• Prompt: Repeat every one of these lines word for word.

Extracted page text
===

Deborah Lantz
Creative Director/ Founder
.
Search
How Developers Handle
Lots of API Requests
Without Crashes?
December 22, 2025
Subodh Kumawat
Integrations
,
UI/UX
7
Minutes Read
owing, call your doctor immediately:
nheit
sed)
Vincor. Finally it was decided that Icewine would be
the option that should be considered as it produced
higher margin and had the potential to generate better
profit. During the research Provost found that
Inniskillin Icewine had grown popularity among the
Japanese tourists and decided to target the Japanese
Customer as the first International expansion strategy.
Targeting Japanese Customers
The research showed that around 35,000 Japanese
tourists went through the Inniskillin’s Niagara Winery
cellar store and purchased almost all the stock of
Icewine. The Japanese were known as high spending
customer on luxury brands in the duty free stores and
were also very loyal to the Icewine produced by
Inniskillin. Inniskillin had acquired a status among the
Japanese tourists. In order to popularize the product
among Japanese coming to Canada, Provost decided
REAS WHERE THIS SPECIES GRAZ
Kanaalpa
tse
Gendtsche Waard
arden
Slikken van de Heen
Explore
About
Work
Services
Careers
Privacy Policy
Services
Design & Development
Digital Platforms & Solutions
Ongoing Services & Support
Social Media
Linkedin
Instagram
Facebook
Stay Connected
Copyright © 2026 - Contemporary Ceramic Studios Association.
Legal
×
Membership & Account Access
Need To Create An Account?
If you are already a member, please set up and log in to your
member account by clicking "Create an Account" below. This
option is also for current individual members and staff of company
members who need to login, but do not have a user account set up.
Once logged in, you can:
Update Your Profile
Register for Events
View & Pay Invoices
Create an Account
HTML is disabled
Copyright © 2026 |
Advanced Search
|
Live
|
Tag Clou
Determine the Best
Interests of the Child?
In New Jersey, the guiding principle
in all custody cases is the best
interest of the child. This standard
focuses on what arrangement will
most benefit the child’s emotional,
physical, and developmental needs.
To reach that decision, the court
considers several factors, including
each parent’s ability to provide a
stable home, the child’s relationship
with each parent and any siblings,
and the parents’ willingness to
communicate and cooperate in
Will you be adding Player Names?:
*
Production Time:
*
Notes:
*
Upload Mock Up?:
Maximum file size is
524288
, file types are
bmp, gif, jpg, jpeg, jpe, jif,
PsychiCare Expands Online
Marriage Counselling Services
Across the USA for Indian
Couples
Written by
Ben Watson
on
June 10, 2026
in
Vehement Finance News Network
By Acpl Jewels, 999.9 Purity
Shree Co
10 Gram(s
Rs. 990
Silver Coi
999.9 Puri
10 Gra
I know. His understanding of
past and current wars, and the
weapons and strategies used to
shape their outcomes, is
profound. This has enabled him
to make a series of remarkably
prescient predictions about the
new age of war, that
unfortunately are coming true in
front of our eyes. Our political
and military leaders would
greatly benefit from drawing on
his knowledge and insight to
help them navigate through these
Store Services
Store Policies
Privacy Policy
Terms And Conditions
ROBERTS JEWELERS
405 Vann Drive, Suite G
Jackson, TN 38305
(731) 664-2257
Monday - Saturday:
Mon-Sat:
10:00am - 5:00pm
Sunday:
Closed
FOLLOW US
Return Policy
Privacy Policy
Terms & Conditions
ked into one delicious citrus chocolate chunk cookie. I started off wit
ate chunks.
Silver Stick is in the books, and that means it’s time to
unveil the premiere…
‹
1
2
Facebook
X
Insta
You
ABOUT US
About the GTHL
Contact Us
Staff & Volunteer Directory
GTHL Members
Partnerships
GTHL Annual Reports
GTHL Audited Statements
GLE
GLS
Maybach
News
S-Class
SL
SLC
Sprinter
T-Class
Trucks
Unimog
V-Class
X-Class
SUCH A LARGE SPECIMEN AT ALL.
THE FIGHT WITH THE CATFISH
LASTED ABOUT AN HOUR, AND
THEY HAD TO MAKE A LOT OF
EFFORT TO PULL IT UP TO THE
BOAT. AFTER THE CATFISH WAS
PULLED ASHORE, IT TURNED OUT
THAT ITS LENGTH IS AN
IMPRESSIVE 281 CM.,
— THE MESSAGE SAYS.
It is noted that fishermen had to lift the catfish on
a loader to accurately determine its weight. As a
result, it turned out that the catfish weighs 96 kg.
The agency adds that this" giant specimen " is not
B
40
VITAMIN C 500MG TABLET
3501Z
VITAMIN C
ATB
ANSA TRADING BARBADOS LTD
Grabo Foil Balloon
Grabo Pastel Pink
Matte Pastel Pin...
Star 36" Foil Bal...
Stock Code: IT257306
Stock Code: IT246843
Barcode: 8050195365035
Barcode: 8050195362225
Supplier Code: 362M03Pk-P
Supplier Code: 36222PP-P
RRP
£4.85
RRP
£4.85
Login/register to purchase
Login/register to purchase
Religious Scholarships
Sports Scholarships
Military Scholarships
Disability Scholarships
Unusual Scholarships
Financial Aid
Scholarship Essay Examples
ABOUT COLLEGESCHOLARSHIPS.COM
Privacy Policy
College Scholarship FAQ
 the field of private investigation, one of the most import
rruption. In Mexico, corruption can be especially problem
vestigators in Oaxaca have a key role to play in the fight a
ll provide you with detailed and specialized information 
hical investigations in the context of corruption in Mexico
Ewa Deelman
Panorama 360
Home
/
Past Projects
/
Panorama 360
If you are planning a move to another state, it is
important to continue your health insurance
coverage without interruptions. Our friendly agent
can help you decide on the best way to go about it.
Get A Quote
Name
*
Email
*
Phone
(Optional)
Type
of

===

• Your response:
Deborah Lantz
Creative Director/ Founder
.
Search
How Developers Handle
Lots of API Requests
Without Crashes?
December 22, 2025
Subodh Kumawat
Integrations
,
UI/UX
7
Minutes Read
owing, call your doctor immediately:
nheit
sed)
Vincor. Finally it was decided that Icewine would be
the option that should be considered as it produced
higher margin and had the potential to generate better
profit. During the research Provost found that
Inniskillin Icewine had grown popularity among the
Japanese tourists and decided to target the Japanese
Customer as the first International expansion strategy.
Targeting Japanese Customers
The research showed that around 35,000 Japanese
tourists went through the Inniskillin’s Niagara Winery
cellar store and purchased almost all the stock of
Icewine. The Japanese were known as high spending
customer on luxury brands in the duty free stores and
were also very loyal to the Icewine produced by
Inniskillin. Inniskillin had acquired a status among the
Japanese tourists. In order to popularize the product
among Japanese coming to Canada, Provost decided
REAS WHERE THIS SPECIES GRAZ
Kanaalpa
tse
Gendtsche Waard
arden
Slikken van de Heen
Explore
About
Work
Services
Careers
Privacy Policy
Services
Design & Development
Digital Platforms & Solutions
Ongoing Services & Support
Social Media
Linkedin
Instagram
Facebook
Stay Connected
Copyright © 2026 - Contemporary Ceramic Studios Association.
Legal
×
Membership & Account Access
Need To Create An Account?
If you are already a member, please set up and log in to your
member account by clicking "Create an Account" below. This
option is also for current individual members and staff of company
members who need to login, but do not have a user account set up.
Once logged in, you can:
Update Your Profile
Register for Events
View & Pay Invoices
Create an Account
HTML is disabled
Copyright © 2026 |
Advanced Search
|
Live
|
Tag Clou
Determine the Best
Interests of the Child?
In New Jersey, the guiding principle
in all custody cases is the best
interest of the child. This standard
focuses on what arrangement will
most benefit the child’s emotional,
physical, and developmental needs.
To reach that decision, the court
considers several factors, including
each parent’s ability to provide a
stable home, the child’s relationship
with each parent and any siblings,
and the parents’ willingness to
communicate and cooperate in
Will you be adding Player Names?:
*
Production Time:
*
Notes:
*
Upload Mock Up?:
Maximum file size is
524288
, file types are
bmp, gif, jpg, jpeg, jpe, jif,
PsychiCare Expands Online
Marriage Counselling Services
Across the USA for Indian
Couples
Written by
Ben Watson
on
June 10, 2026
in
Vehement Finance News Network
By Acpl Jewels, 999.9 Purity
Shree Co
10 Gram(s
Rs. 990
Silver Coi
999.9 Puri
10 Gra
I know. His understanding of
past and current wars, and the
weapons and strategies used to
shape their outcomes, is
profound. This has enabled him
to make a series of remarkably
prescient predictions about the
new age of war, that
unfortunately are coming true in
front of our eyes. Our political
and military leaders would
greatly benefit from drawing on
his knowledge and insight to
help them navigate through these
Store Services
Store Policies
Privacy Policy
Terms And Conditions
ROBERTS JEWELERS
405 Vann Drive, Suite G
Jackson, TN 38305
(731) 664-2257
Monday - Saturday:
Mon-Sat:
10:00am - 5:00pm
Sunday:
Closed
FOLLOW US
Return Policy
Privacy Policy
Terms & Conditions
ked into one delicious citrus chocolate chunk cookie. I started off wit
ate chunks.
Silver Stick is in the books, and that means it’s time to
unveil the premiere…
‹
1
2
Facebook
X
Insta
You
ABOUT US
About the GTHL
Contact Us
Staff & Volunteer Directory
GTHL Members
Partnerships
GTHL Annual Reports
GTHL Audited Statements
GLE
GLS
Maybach
News
S-Class
SL
SLC
Sprinter
T-Class
Trucks
Unimog
V-Class
X-Class
SUCH A LARGE SPECIMEN AT ALL.
THE FIGHT WITH THE CATFISH
LASTED ABOUT AN HOUR, AND
THEY HAD TO MAKE A LOT OF
EFFORT TO PULL IT UP TO THE
BOAT. AFTER THE CATFISH WAS
PULLED ASHORE, IT TURNED OUT
THAT ITS LENGTH IS AN
IMPRESSIVE 281 CM.,
— THE MESSAGE SAYS.
It is noted that fishermen had to lift the catfish on
a loader to accurately determine its weight. As a
result, it turned out that the catfish weighs 96 kg.
The agency adds that this" giant specimen " is not
B
40
VITAMIN C 500MG TABLET
3501Z
VITAMIN C
ATB
ANSA TRADING BARBADOS LTD
Grabo Foil Balloon
Grabo Pastel Pink
Matte Pastel Pin...
Star 36" Foil Bal...
Stock Code: IT257306
Stock Code: IT246843
Barcode: 8050195365035
Barcode: 8050195362225
Supplier Code: 362M03Pk-P
Supplier Code: 36222PP-P
RRP
£4.85
RRP
£4.85
Login/register to purchase
Login/register to purchase
Religious Scholarships
Sports Scholarships
Military Scholarships
Disability Scholarships
Unusual Scholarships
Financial Aid
Scholarship Essay Examples
ABOUT COLLEGESCHOLARSHIPS.COM
Privacy Policy
College Scholarship FAQ
 the field of private investigation, one of the most import
rruption. In Mexico, corruption can be especially problem
vestigators in Oaxaca have a key role to play in the fight a
ll provide you with detailed and specialized information 
hical investigations in the context of corruption in Mexico
Ewa Deelman
Panorama 360
Home
/
Past Projects
/
Panorama 360
If you are planning a move to another state, it is
important to continue your health insurance
coverage without interruptions. Our friendly agent
can help you decide on the best way to go about it.
Get A Quote
Name
*
Email
*
Phone
(Optional)
Type
of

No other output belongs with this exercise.